Ryanair has resigned from the UK Aviation Council and slammed the government-industry body as a “talking shop” and “a waste of time” following its latest meeting on Tuesday.
Michael O’Leary, Ryanair group chief executive, told aviation minister Baroness Vere – who chairs the council – in his resignation letter: “You have delivered zero action and no practical measures.”
He noted the council held a first meeting in February, a second in April was postponed and the third on July 11, and wrote: “It is clear from the first three meetings . . . and your lamentable absence of any action on any of the practical measures proposed by the airlines, that this is a talking shop and a complete waste of time.”
At the Council’s launch in February, Ryanair called on the aviation minister to reduce air traffic delays by improving staff levels at air traffic control body NATS, to improve Border Control staffing and processing times and to push for airspace reform in Europe.
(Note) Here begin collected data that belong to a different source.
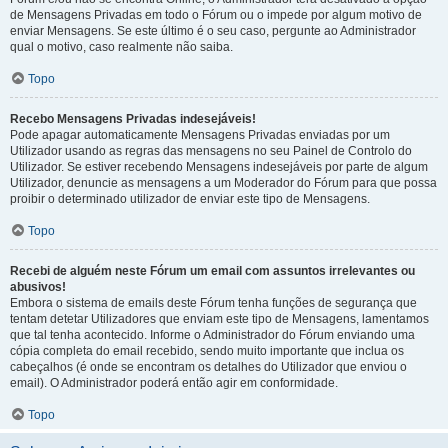
de Mensagens Privadas em todo o Fórum ou o impede por algum motivo de
enviar Mensagens. Se este último é o seu caso, pergunte ao Administrador
qual o motivo, caso realmente não saiba.
Topo
Recebo Mensagens Privadas indesejáveis!
Pode apagar automaticamente Mensagens Privadas enviadas por um
Utilizador usando as regras das mensagens no seu Painel de Controlo do
Utilizador. Se estiver recebendo Mensagens indesejáveis por parte de algum
Utilizador, denuncie as mensagens a um Moderador do Fórum para que possa
proibir o determinado utilizador de enviar este tipo de Mensagens.
Topo
Recebi de alguém neste Fórum um email com assuntos irrelevantes ou
abusivos!
Embora o sistema de emails deste Fórum tenha funções de segurança que
tentam detetar Utilizadores que enviam este tipo de Mensagens, lamentamos
que tal tenha acontecido. Informe o Administrador do Fórum enviando uma
cópia completa do email recebido, sendo muito importante que inclua os
cabeçalhos (é onde se encontram os detalhes do Utilizador que enviou o
email). O Administrador poderá então agir em conformidade.
Topo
The carrier also called for a reduction in UK visa costs and a restoration of temporary IDs at airports to improve staffing levels this summer.
But in a statement last night, Ryanair claimed: “Baroness Vere and the UK Aviation Council has delivered no action whatsoever on any of these achievable goals.
“At today’s meeting, Baroness Vere proposed a working group comprised of the Department for Transport [DfT] and CAA to promote UK airspace ‘modernisation’.
“This body won’t even report until April 2024, and the DfT has failed to provide any funding to deliver this reform.
“Ryanair regrettably concludes this Aviation Council is a useless talking shop.”
O’Leary said: “We joined the UK Aviation Council in February when transport secretary Mark Harper assured us it would be used as a ‘delivery body’ to improve the resilience of UK aviation.
“This has proved to be an empty promise. There has been no action, no delivery and no improvement in UK aviation, and the Council has become a talking shop for Baroness Vere, government bureaucrats and the CAA.”
He added: “We don’t have time to waste meeting with an ineffective industry council.
“If Baroness Vere wants to deliver change . . . she should disband this useless Council and work with the UK’s major airlines to deliver real and effective change.”
In his letter to the minister, O’Leary wrote: “Since Ryanair has an airline to run . . . we will not participate in any further meetings of this Council which is designed to . . . create an impression of action, when sadly you deliver none.”
A UK government spokesperson told Bloomberg that Ryanair’s decision to quit the council was “disappointing.”
A new airline representative will be chosen in Ryanair’s place for the next meeting of the council.
“The Aviation Council was set up to bring the industry and government together to address shared challenges facing the sector and ensure the UK aviation sector remains one of the strongest and successful in the world,” the spokesperson said.